Bu kafeler çağlara meydan okuyor

Gezi 29 Ekim 2023
Bu haber 6 ay önce yayınlandı

Ahşap mobilyalar, yüksek tavanlar, art nouveau detaylar… Bu kafeler bir kahve molasının ötesinde eşsiz bir deneyim vadediyor, çünkü tarihleri 17’inci yüzyıla kadar uzanıyor. Çağlar boyunca sanatçıların, entelektüellerin ve düşünürlerin buluşma yerleri olan dünyanın en eski kafelerine gidiyoruz.

Cafe Le Procope (1686, Paris / Fransa)

Saint- Germain’deki Cafe Le Procope, Paris’in en eski kafesi. 1686 yılında Sicilyalı şef Francesco Procopio dei Coltelli tarafından açılmış. Napoleon sık sık gelirmiş, hatta şapkası bile var. Voltaire, Rousseau, Diderot, Robespierre gibi Fransız Devrimi’nin önemli isimlerini ve Aydınlanma filozoflarını, Paul Verlaine gibi Fransız şiirinin önde gelen isimlerini ağırlamış. İçeride Fransız yazar ve filozof Voltaire’in çalışma masasıyla, Benjamin Franklin’in XVI. Louis ile Yeni Cumhuriyet arasında 1778’de imzaladığı Dostluk ve Ticaret Anlaşması’nın taslağının hazırlandığını gösteren bir plaket de görülebilir.

Le Grand Cafe (1899, Moullins / Fransa)

Yüksek barok tavanların altında yemek yemekten kim keyif almaz ki? İşte Le Grand Cafe de Fransa’nın en güzel kafelerinden biri. Art Nouveau ahşap cephesi, tamamen aynalarla kaplı duvarları, saati ve barometresi mükemmel bir şekilde korunmuş. Ana salon; büyük duvar aynalarıyla, yaprak çelenkli alçı sütunlarla, demir işleriyle, büyük bir bronz avizeyle, alegorik freskli bir tavan, cam çatı ve duvar resimleriyle dekore edilmiş. 1900’lü yılların başında şehirdeki ilk sinema gösterimleri burada yapılmış.

The Grand Cafe (1650, Oxford / Birleşik Krallık)

Tarihi bir mekanda ‘5 Çayı’na ne dersiniz? Klasik çayın yanı sıra kremalı çayları da çok ünlü. Oxford Üniversitesi’nin içindeki kafe İngiltere’nin en eski kafesi olarak nam salmış. Mermer sütunlu, altın varaklı kafe, Magdalen College Bodleian Kütüphanesi’ne çok yakın. 2’nci dereceden koruma altındaki bir binada bulunuyor.

Queen’s Lane Coffee House (1654, Oxford / Birleşik Krallık)

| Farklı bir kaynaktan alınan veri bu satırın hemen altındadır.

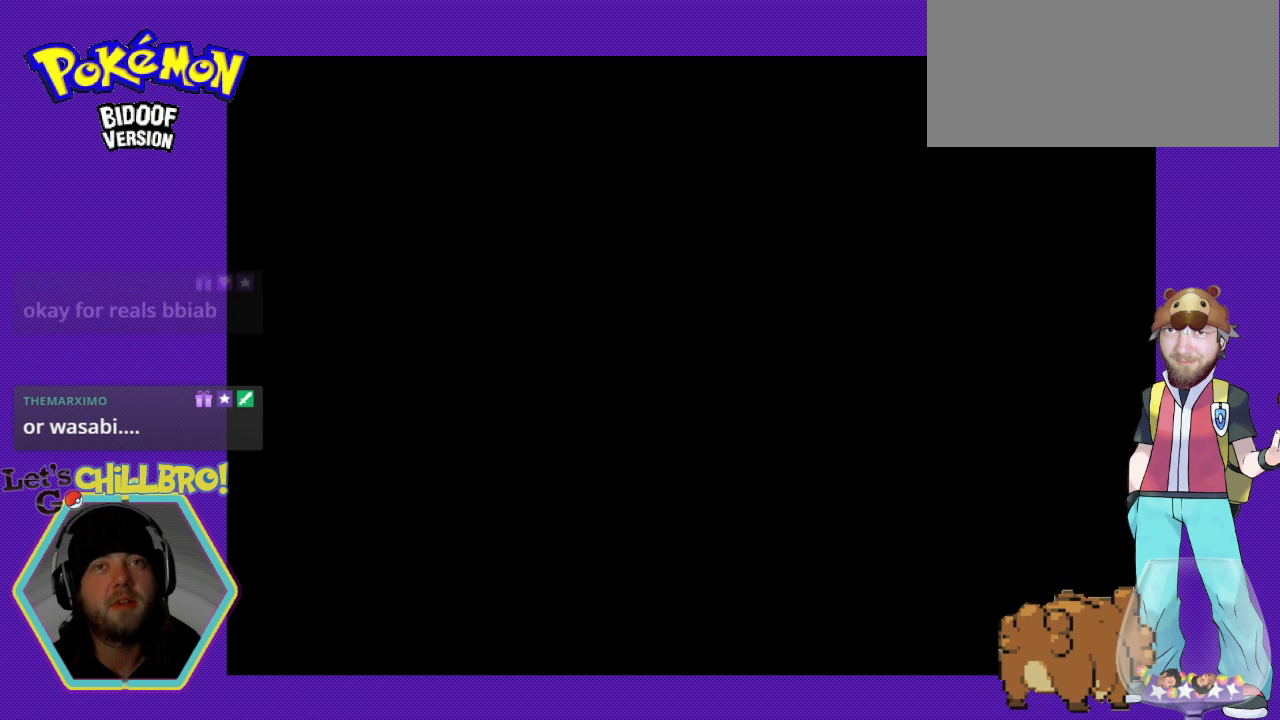
{"buttons": ["B", "DPAD_UP"], "events": [[33, "B", "down"], [67, "DPAD_LEFT", "down"], [200, "B", "up"], [267, "DPAD_LEFT", "up"], [267, "DPAD_UP", "down"], [300, "B", "down"], [400, "B", "up"], [500, "B", "down"]]}
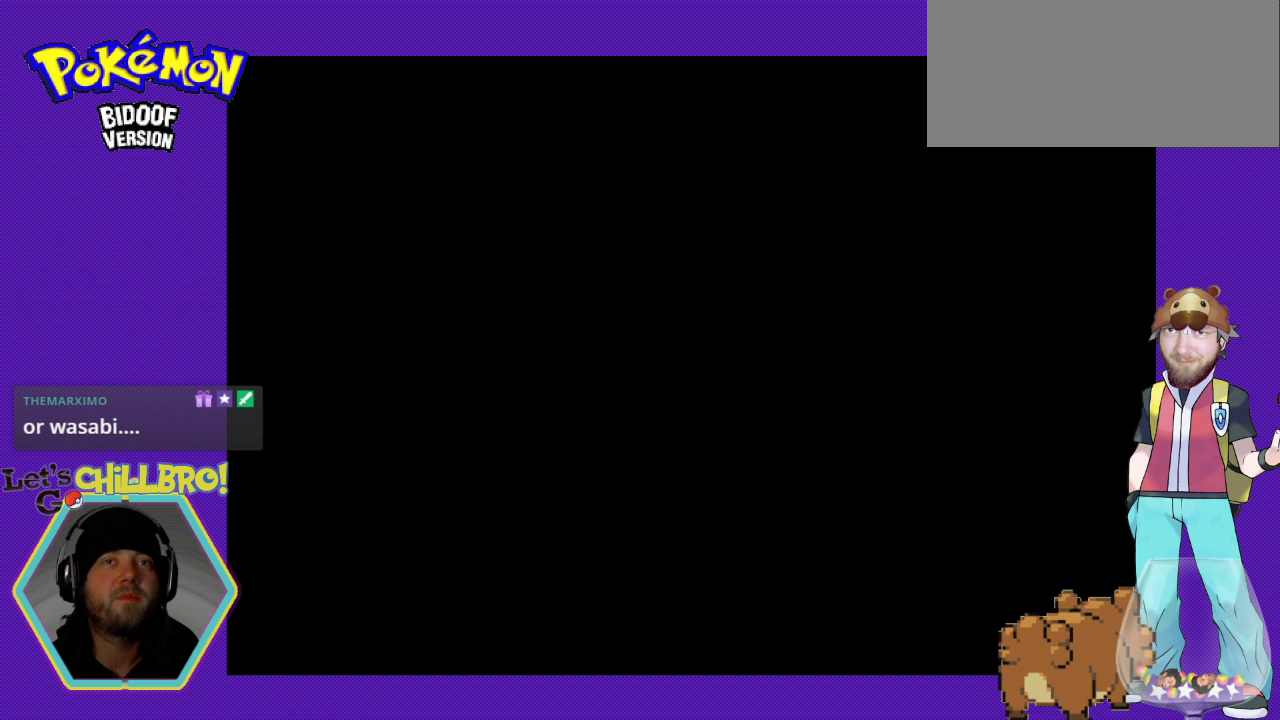
{"buttons": ["DPAD_UP"], "events": [[100, "B", "up"], [367, "B", "down"], [467, "B", "up"]]}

İngiltere’deki kahvehaneler ilk olarak 1600’lü yıllarda Oxford’da açılmış. Queen’s Lane Coffee House da tarihi itibarıyla The Grand Cafe’nin en büyük rakibi. Oxford High Street’teki bu küçücük ve sevimli kafe, 1654 yılından beri hizmet veriyor ve her dönem akademisyenlerin gözdesi olmuş.

Caffe Florian (1720, Venedik / İtalya)

San Marco Meydanı’ndaki kafe, 300 yılı aşkın bir geçmişe sahip. Muhteşem odalarıyla göz dolduruyor. Chinese Room’un duvarlarında Doğu’dan ilham alan, altın varaklı süslemeler, çerçeveli ve kırmızı kadife kanepeler dikkat çekiyor. Oriental Room ile Chinese Room arasındaki küçük geçitlerin duvarlarındaki aynalar labirent etkisi uyandırıyor. Room of the Illustrious Men, Venedik’in 10 ünlü adamına adanmış. Senate Room, tarihi ve sanatsal değeri nedeniyle Venedikliler tarafından kafenin en önemli odası kabul ediliyor. Room of Seasons çiçek süslemeleriyle çevrelenmiş. Liberty Room ise 1920 yılında kafenin iki yüz yılını kutlamak için oluşturulmuş.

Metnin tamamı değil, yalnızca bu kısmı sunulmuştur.